Jul 29, 2008
A new study just published in Archives of Internal Medicine shows a 360.5% increase in the death rate from fatal medication errors (FMEs) from 1983 to 2004, vastly outstripping most other causes of death. Notably, most of the increase in deaths took place at home, not in medical settings or other locations. FMEs are defined as deaths from mistakes involving medications: accidental overdoses, the wrong drug being taken, etc. They do not include deaths from "adverse reactions" (side effects) involving drugs taken correctly.
While the sharpest increase was among medication errors in which alcohol and/or street drugs were also involved, this figure was still well under half the number of FME deaths without alcohol or street drug involvement.
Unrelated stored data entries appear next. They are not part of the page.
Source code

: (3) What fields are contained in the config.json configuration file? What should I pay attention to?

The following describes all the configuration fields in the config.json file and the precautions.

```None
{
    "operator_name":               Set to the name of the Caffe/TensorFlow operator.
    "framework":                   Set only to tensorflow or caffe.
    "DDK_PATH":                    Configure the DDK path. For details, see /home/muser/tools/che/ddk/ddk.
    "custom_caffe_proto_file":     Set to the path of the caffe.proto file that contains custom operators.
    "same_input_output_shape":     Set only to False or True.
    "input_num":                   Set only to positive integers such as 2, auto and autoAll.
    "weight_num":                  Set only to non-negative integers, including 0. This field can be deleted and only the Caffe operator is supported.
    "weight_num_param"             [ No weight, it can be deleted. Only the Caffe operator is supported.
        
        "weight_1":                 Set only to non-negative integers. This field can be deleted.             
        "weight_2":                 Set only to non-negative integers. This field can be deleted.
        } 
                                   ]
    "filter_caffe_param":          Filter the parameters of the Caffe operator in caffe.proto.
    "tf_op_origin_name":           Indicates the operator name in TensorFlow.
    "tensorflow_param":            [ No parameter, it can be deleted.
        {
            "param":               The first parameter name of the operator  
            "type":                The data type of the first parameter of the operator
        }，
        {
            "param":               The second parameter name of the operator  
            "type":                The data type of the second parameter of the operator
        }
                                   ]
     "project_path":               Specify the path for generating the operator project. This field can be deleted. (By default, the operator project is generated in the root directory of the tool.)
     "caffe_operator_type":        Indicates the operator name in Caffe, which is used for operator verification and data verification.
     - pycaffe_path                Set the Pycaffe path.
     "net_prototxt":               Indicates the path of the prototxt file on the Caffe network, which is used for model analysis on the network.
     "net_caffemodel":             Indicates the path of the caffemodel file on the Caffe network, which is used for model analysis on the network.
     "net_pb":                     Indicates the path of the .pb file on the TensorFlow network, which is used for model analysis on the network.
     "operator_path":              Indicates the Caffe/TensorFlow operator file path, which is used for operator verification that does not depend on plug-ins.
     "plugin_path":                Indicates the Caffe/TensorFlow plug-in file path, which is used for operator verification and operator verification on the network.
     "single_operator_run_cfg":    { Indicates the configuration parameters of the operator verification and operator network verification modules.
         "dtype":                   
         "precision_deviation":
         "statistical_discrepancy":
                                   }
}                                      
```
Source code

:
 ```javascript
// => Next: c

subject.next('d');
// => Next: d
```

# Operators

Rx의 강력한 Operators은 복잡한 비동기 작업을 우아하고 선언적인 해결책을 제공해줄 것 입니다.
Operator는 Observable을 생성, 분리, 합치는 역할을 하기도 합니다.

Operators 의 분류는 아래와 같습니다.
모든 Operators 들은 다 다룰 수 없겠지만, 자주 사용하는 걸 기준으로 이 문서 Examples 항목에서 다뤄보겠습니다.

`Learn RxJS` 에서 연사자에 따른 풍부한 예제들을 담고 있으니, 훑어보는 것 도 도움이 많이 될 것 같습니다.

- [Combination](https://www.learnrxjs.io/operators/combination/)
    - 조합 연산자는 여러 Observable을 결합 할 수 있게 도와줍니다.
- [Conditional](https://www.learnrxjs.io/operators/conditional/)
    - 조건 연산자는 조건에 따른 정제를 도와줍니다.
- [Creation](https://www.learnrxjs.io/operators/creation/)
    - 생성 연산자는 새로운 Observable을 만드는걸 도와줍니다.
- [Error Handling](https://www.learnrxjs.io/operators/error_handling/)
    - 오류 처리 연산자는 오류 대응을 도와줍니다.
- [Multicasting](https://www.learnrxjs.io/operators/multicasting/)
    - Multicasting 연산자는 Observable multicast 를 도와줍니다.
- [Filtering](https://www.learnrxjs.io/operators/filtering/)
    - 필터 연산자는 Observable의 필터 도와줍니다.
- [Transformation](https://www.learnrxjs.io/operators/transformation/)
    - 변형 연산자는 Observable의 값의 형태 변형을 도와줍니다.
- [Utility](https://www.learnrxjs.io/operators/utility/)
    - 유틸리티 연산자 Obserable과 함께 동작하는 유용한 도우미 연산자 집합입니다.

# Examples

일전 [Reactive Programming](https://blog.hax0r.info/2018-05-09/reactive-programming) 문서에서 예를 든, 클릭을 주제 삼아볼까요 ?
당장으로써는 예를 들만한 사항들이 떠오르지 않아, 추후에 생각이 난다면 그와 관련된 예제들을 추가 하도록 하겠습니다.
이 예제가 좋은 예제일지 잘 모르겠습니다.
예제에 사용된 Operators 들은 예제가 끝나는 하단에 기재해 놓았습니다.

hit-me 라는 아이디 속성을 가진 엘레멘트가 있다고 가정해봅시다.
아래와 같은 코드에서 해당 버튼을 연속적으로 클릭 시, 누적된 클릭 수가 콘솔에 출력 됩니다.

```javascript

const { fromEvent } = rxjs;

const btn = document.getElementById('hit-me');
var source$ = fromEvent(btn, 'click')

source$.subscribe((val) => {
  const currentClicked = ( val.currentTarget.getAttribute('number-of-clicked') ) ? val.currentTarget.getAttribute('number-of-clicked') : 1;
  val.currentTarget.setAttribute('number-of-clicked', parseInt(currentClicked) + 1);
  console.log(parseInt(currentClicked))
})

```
While the data analyzed by researchers do not include the exact medications or other drugs involved, the researchers note that use of illicit drugs did not rise during theperiod studied, and the death rate from alcohol or street drugs increased only modestly in the period studied.
So exactly what is going on here is uncertain, but one possibility, suggested by the sharp increase in such deaths occurring at home, is noted in the Associated Press story on the study:
"The amount of medical supervision is going down and the amount of responsibility put on the patient's shoulders is going up," said lead author David P. Phillips of the University of California, San Diego.
Simply put, more patients are being sent home with powerful narcotics and other drugs to administer themselves.
Clearly, an important lesson here is that legal drugs can be deadly. Even if they're prescribed. Even if they're over-the-counter (acetaminophen, the active ingredient in Tylenol, is responsible for about 500 U.S. overdose deaths each year). Even if they're legal recreational drugs like booze.
Marijuana is strikingly absent from this picture of deadly drugs. Unlike narcotic painkillers or alcohol, marijuana does not suppress breathing. As an editorial in the British Medical Journal noted, marijuana use has not been linked to higher death rates, and no fatal marijuana overdose has ever been documented. Indications of life-threatening interactions between marijuana and legal medicines are notably absent from the medical literature.
Some drugs are indeed deadlier than others, and marijuana is not among them.